Use only the ripest, most flavorful round tomatoes you can find. Avoid plum tomatoes because they are too firm and tend not to soften, even with the heat of the just-cooked pasta. The tomatoes can be diced a couple hours in advance, but to prevent the garlic from becoming too pungent and the salt from drawing out the tomatoes’ juices, wait until the pasta is cooking to add the seasonings to the tomatoes. Short, stubby pasta shapes such as orecchiette, fusilli, and farfalle (bow ties) are the best choice to catch juicy bits of sauce.
Ingredients
- Table salt
- 1 pound pasta (see note)
- 2 pounds ripe tomatoes, cored, seeded, and cut into 1/2-inch dice
- 1/4 cup extra-virgin olive oil
- 1 medium clove garlic , minced
- 1/4 cup shredded fresh basil leaves
- Ground black pepper
Direction
- Bring 4 quarts water to boil in large soup kettle. Add 1 tablespoon salt and pasta. Cook until pasta is al dente (refer to package directions; cooking times will vary with different shapes). Drain well.

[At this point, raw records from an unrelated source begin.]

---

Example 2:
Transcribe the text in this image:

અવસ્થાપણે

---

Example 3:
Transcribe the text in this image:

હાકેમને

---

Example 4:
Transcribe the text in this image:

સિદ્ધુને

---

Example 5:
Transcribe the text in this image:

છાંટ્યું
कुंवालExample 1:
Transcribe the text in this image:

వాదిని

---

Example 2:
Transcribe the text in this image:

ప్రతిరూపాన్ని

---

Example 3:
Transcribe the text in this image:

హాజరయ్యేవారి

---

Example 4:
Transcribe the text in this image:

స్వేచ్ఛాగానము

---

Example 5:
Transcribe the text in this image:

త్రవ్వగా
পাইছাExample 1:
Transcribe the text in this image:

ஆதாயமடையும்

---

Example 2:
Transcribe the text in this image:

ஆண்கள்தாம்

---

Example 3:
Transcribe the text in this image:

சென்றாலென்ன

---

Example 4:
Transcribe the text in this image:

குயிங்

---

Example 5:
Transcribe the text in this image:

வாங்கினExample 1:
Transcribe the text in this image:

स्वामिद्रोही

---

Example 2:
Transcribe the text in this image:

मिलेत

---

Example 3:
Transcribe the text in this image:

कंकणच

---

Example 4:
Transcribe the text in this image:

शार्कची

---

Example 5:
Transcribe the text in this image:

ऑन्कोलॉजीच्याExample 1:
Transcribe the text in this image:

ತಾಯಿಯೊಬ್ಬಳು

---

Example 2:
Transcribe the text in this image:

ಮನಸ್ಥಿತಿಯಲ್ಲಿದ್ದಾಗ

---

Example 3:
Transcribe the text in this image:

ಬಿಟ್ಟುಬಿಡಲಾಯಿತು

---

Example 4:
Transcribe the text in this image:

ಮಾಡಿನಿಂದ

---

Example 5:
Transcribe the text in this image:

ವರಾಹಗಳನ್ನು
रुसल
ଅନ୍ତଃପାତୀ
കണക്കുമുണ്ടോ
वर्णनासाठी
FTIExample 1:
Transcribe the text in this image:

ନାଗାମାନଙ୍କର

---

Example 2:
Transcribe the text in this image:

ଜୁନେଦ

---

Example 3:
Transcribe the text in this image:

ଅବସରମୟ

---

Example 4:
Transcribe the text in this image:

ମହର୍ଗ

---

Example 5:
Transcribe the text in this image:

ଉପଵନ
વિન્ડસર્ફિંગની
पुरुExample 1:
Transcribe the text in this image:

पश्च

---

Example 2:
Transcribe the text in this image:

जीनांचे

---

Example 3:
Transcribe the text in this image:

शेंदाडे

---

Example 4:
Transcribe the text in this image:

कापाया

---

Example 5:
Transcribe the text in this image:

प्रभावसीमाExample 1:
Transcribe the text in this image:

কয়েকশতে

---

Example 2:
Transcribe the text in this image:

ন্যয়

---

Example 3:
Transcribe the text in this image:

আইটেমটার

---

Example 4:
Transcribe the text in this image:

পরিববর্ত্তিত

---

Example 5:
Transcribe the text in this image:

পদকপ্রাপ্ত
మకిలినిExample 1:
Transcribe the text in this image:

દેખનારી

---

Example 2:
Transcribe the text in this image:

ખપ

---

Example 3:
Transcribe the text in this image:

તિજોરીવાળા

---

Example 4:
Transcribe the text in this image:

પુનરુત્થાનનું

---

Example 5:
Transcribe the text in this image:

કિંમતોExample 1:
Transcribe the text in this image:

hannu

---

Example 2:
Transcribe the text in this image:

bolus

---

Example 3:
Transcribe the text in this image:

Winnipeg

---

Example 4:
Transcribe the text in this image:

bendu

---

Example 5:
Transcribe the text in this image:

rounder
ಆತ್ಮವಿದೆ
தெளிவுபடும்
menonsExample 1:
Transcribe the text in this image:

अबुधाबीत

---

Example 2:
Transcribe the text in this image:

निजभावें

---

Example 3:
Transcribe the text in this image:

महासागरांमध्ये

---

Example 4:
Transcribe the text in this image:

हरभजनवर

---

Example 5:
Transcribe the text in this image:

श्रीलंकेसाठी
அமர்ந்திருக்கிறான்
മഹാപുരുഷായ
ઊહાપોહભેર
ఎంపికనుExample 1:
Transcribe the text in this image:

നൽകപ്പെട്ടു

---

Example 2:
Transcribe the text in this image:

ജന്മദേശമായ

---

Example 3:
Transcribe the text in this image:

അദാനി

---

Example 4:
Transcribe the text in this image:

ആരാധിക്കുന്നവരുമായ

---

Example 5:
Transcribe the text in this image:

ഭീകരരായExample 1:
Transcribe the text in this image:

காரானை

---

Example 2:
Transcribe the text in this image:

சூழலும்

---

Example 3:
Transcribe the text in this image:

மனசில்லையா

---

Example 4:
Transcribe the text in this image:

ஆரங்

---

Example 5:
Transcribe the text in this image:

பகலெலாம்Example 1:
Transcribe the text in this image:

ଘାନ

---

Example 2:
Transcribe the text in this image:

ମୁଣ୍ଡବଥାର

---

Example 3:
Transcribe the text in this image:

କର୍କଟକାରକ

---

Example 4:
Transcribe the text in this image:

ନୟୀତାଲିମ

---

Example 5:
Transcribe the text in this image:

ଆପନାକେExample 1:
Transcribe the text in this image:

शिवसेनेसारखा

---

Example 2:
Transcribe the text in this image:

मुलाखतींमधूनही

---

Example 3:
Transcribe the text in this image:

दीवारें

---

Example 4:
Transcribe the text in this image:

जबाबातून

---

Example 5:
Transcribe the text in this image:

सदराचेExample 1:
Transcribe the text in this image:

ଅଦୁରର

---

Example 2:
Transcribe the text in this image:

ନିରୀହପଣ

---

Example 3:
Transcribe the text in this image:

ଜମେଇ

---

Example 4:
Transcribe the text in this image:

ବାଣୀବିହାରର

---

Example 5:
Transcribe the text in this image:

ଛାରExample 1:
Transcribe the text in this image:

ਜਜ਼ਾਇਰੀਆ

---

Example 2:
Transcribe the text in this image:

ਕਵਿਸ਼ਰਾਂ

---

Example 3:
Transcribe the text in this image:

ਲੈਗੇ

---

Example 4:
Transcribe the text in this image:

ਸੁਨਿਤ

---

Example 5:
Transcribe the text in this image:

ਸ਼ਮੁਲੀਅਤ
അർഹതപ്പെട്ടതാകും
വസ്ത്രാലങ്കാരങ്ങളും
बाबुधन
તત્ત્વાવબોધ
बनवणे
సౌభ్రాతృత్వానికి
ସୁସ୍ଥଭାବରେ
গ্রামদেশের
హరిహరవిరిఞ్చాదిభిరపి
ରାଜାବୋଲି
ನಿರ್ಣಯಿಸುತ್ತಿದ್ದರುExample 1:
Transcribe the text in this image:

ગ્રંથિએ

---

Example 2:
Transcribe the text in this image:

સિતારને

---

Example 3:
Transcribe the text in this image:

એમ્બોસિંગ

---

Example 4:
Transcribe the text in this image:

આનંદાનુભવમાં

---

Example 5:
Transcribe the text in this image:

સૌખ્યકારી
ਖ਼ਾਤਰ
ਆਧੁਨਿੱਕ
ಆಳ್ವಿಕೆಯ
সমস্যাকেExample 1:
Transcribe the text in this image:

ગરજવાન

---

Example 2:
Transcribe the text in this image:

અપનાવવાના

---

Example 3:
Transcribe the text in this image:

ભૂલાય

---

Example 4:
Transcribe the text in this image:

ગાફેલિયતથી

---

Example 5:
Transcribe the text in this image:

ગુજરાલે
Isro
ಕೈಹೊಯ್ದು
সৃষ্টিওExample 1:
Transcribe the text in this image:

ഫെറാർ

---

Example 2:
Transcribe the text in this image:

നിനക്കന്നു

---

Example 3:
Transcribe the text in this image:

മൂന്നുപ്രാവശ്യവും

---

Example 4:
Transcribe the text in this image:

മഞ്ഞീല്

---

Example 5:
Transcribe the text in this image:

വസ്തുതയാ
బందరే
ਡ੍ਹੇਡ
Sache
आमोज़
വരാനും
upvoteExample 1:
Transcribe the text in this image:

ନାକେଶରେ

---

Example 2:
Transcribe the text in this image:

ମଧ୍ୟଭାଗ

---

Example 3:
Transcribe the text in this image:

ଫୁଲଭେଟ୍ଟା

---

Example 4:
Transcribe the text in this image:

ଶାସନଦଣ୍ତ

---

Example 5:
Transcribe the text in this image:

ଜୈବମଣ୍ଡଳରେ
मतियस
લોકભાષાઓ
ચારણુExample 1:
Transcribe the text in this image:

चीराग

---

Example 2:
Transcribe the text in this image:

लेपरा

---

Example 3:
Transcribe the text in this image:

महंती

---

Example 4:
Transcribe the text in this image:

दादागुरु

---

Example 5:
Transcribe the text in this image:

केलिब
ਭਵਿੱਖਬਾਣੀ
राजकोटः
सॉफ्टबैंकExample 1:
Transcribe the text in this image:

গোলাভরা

- While pasta is cooking, toss together tomatoes, olive oil, garlic, basil, 3/4 teaspoon salt, and pepper to taste in large bowl. Add drained pasta to tomatoes and toss well. Serve immediately, or, if desired, cool to room temperature before serving, about 30 minutes. (Can be covered with plastic wrap and kept at room temperature for up to 4 hours.)